My color use has become more intense over the last few years. I think I used to be afraid of how powerful color is, so I kept the work very toned down, with only small moments of intense color, that I wanted to be felt very strongly.
Untitled (Particle), 2007, acrylic, ink and collage on paper
In the recent Rock Garden series, there’s a small thrill just in how much sync there is between the subject and the painting process itself—each is a metaphor for a happy equilibrium for control and chance, for the exercise of will and the acceptance of physical circumstance. It makes me wonder when in the working process do these sorts of ideas come up? I’m assuming it all just falls into place, but at what point, and what sort of work does it take to get there?
This is a great response to the work. The ideas about landscape and metaphors for scientific or exterior content, like geology and gardening/garden design come from things I am interested in totally independently of my art practice. They filter into the work in ways I can’t really track or anticipate. Usually I spend time laboriously trying to force a metaphor to yield interesting work for awhile before things sync up. During these periods I make a lot of work that I hide or destroy. Then when it starts to make sense, it just does, and the work almost feels like it makes itself.

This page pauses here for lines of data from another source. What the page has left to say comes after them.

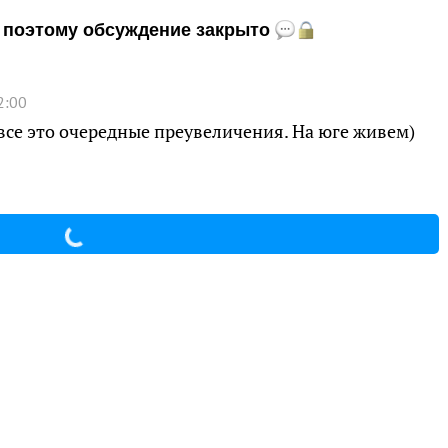
и, поэтому обсуждение закрыто
2:00
все это очередные преувеличения. На юге живем)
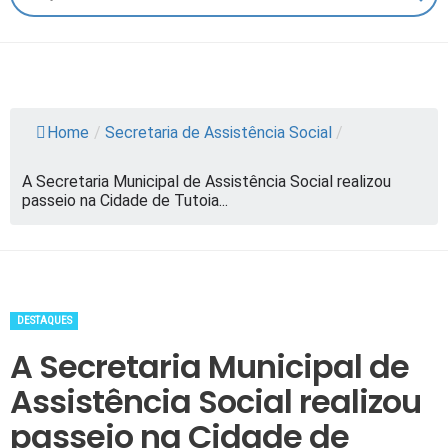
Home
/
Secretaria de Assistência Social
/
A Secretaria Municipal de Assistência Social realizou
passeio na Cidade de Tutoia...
DESTAQUES
A Secretaria Municipal de
Assistência Social realizou
passeio na Cidade de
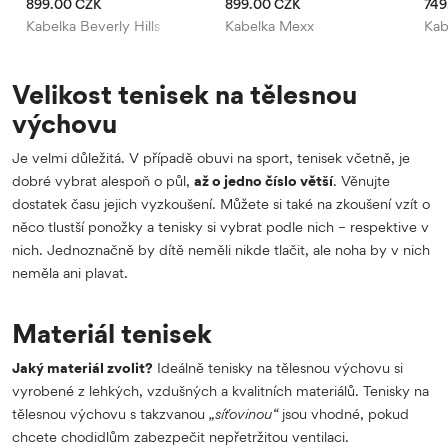
899.00 CZK
899.00 CZK
749
Kabelka Beverly Hills Polo Club
Kabelka Mexx
Kab
Velikost tenisek na tělesnou
výchovu
Je velmi důležitá. V případě obuvi na sport, tenisek včetně, je
dobré vybrat alespoň o půl,
až o jedno číslo větší
. Věnujte
dostatek času jejich vyzkoušení. Můžete si také na zkoušení vzít o
něco tlustší ponožky a tenisky si vybrat podle nich – respektive v
nich. Jednoznačně by dítě neměli nikde tlačit, ale noha by v nich
neměla ani plavat.
Materiál tenisek
Jaký materiál zvolit?
Ideálně tenisky na tělesnou výchovu si
vyrobené z lehkých, vzdušných a kvalitních materiálů. Tenisky na
tělesnou výchovu s takzvanou
„síťovinou“
jsou vhodné, pokud
chcete chodidlům zabezpečit nepřetržitou ventilaci.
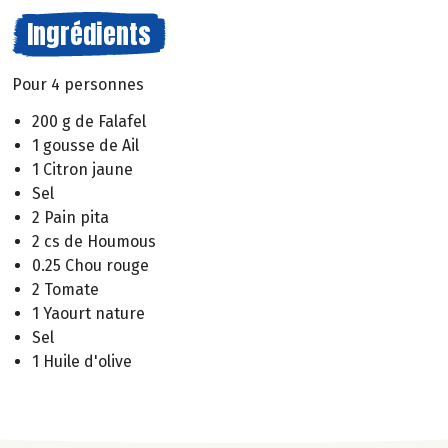
Ingrédients
Pour 4 personnes
200 g de Falafel
1 gousse de Ail
1 Citron jaune
Sel
2 Pain pita
2 cs de Houmous
0.25 Chou rouge
2 Tomate
1 Yaourt nature
Sel
1 Huile d'olive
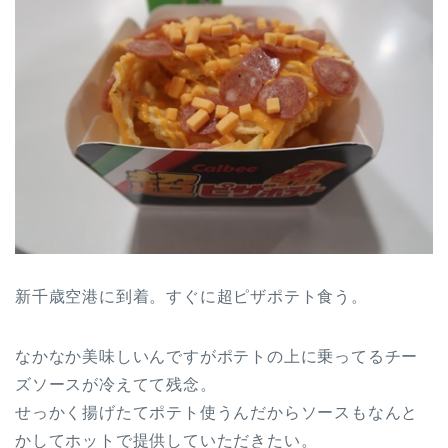
新千歳空港に到着。すぐに超ピザポテト食う。
なかなか美味しいんですがポテトの上に乗ってるチー
ズソースが冷えてて残念。
せっかく揚げたてポテト使うんだからソースもなんと
かしてホットで提供していただきたい。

What are you looking lately? What are you listening to? What are you reading?
My tastes in art are always changing and new things are always being considered. I know what I like but it is hard to categorize it. I was introduced to Charles Burchfield’s painting last winter in New York and was absolutely taken. A perennial favorite painter is Yves Tanguy and I rediscovered Joan Miro recently, though I unfortunately missed the Miro show at MOMA. I look at a lot of contemporary art but the work that sticks with me is always semi-abstract modern painting. I have trouble picking certain things out of my filter and identifying them as really especially influential sometimes, but lots passes through and gets caught for moments here and there.
I’ve been reading Octavia Butler lately, the Earthseed books, and am in the middle of Doris Lessing’s Shikasta trilogy. I am a big Science fiction fan, but am very picky about what I like within that genre. I also like to read non-fiction about science, and particularly ones that tie it up with historical narratives. John McPhee’s Basin and Range and Rising from the Plains got me interested in Geology. I also read Michael Pollan’s Second Nature when I started thinking about the space of the garden. Before I spent 3 months at a residency in New Mexico last year I read Rebecca Solnit’s Savage Dreams: Landscape Wars of the American West, which strongly influenced the way I thought about being out there. I am not a big reader of theory but am very sympathetic to Deleuze and Guattari. A Thousand Plateaus is a book I was introduced to in graduate school and is one that I keep coming back to and rediscovering in new ways.
That was great. Thanks so much, Melissa!
really nice interview Chris.
these paintings hum. i especially liked when she was describing her relationship to color nearly in terms of a kind of synesthesia. the ineffability of that sort of experience is oddly something that she seems able to make very available in these paintings.
Great interview. Love the work – especially the collages. I can relate so much to this artist it’s uncanny.
Melissa’s art is so creative and deep. I love it!